**Requirement:**
Filter the listing for lines containing "root".

**Information shown:**
▬▬▬
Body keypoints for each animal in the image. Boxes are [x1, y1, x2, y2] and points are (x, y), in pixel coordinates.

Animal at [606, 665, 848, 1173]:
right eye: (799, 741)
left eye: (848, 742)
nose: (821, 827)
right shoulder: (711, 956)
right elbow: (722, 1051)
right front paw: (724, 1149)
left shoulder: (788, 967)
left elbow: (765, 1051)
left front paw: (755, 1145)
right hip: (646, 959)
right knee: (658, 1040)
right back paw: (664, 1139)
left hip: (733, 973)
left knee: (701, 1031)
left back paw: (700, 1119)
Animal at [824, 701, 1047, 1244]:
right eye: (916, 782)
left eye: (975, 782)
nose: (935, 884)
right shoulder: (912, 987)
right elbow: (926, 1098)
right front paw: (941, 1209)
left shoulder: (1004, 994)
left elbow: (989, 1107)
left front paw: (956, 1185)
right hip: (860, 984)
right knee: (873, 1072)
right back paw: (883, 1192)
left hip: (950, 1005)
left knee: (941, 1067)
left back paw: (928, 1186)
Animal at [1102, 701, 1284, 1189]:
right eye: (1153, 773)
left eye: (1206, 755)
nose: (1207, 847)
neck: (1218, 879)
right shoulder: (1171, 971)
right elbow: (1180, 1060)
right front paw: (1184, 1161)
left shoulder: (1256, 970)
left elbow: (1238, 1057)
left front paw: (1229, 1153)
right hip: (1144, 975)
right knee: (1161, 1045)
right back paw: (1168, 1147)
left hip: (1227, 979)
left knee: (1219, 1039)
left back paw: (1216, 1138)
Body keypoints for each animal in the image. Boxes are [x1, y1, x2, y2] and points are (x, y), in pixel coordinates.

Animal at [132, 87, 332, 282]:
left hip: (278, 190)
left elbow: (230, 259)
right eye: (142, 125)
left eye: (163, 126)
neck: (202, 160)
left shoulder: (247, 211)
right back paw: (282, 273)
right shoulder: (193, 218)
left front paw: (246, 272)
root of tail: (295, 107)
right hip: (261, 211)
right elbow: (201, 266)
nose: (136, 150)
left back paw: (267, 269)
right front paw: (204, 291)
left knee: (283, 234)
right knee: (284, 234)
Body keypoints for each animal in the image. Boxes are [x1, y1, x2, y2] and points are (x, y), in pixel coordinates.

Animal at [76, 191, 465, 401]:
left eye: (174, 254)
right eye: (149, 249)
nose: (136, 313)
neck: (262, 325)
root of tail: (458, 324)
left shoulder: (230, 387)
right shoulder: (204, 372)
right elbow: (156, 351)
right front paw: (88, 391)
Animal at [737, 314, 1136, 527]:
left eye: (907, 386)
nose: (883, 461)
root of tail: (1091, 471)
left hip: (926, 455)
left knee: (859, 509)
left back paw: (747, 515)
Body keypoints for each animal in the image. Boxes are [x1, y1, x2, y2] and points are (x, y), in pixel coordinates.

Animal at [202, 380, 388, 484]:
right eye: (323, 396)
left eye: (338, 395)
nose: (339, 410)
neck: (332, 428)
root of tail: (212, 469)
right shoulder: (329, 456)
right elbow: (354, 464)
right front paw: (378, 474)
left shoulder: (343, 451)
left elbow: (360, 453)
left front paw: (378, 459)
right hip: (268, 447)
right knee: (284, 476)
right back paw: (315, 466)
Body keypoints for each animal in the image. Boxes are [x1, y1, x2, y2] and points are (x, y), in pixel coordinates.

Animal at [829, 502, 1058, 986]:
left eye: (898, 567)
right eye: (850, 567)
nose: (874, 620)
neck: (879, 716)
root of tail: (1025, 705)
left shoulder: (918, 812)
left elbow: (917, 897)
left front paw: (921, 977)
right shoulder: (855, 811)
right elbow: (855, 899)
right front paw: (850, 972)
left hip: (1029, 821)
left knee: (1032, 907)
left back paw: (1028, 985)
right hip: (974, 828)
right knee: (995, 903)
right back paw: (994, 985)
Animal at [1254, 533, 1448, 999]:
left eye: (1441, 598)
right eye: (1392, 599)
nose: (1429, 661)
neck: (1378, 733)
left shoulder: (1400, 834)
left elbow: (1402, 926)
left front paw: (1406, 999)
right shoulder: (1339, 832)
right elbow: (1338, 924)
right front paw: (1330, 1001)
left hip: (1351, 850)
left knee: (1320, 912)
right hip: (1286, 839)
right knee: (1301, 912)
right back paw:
▬▬▬
**Exercise answer:**
root of tail: (295, 107)
root of tail: (458, 324)
root of tail: (1091, 471)
root of tail: (212, 469)
root of tail: (1025, 705)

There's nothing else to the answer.